Secure GDoF of the Z-channel with Finite Precision CSIT: How Robust are Structured Codes?

TL;DR

This paper investigates the robustness of structured codes for secure communication in interference channels when the transmitter's channel knowledge is imperfect, showing that their benefits vanish under finite precision CSIT.

Contribution

It proves that the GDoF advantages of structured codes are entirely lost with finite precision CSIT in a Z interference channel, providing the first such fundamental limitation result.

Findings

Structured codes' GDoF benefits are nullified under finite precision CSIT.

Secure GDoF region of the Z-channel is characterized.
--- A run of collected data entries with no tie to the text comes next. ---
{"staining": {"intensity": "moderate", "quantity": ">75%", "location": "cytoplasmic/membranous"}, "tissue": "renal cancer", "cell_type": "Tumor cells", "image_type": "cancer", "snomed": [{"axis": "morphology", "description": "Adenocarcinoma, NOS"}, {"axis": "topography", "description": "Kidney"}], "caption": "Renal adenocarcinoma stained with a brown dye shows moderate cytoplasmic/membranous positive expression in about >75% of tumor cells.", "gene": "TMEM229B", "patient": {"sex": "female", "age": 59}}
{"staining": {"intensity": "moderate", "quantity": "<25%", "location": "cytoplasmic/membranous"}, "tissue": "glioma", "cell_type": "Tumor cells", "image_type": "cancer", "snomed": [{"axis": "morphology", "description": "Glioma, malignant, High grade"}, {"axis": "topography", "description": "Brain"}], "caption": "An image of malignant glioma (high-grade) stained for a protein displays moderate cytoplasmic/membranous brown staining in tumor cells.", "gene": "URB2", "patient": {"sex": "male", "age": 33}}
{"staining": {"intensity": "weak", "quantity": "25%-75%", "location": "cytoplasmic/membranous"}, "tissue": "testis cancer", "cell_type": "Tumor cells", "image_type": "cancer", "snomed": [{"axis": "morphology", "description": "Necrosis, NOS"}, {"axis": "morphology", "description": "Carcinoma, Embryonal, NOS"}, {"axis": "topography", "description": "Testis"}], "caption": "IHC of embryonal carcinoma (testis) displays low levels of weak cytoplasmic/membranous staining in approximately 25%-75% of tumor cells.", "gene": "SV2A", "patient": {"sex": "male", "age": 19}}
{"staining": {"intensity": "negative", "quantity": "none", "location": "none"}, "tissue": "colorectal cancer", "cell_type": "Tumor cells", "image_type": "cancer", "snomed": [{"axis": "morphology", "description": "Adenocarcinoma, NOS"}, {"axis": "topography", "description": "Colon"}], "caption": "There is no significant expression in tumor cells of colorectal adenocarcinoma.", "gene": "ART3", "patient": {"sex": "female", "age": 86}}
Sum-set inequalities based on Aligned Images bounds are used for analysis.

Abstract

Under the assumption of perfect channel state information at the transmitters (CSIT), it is known that structured codes offer significant advantages for secure communication in an interference network, e.g., structured jamming signals based on lattice codes may allow a receiver to decode the sum of the jamming signal and the signal being jammed, even though they cannot be separately resolved due to secrecy constraints, subtract the aggregate jammed signal, and then proceed to decode desired codewords at lower power levels. To what extent are such benefits of structured codes fundamentally limited by uncertainty in CSIT? To answer this question, we explore what is perhaps the simplest setting where the question presents itself -- a Z interference channel with secure communication. Using sum-set inequalities based on Aligned Images bounds we prove that the GDoF benefits of structured codes are lost completely under finite precision CSIT. The secure GDoF region of the Z interference channel is obtained as a byproduct of the analysis.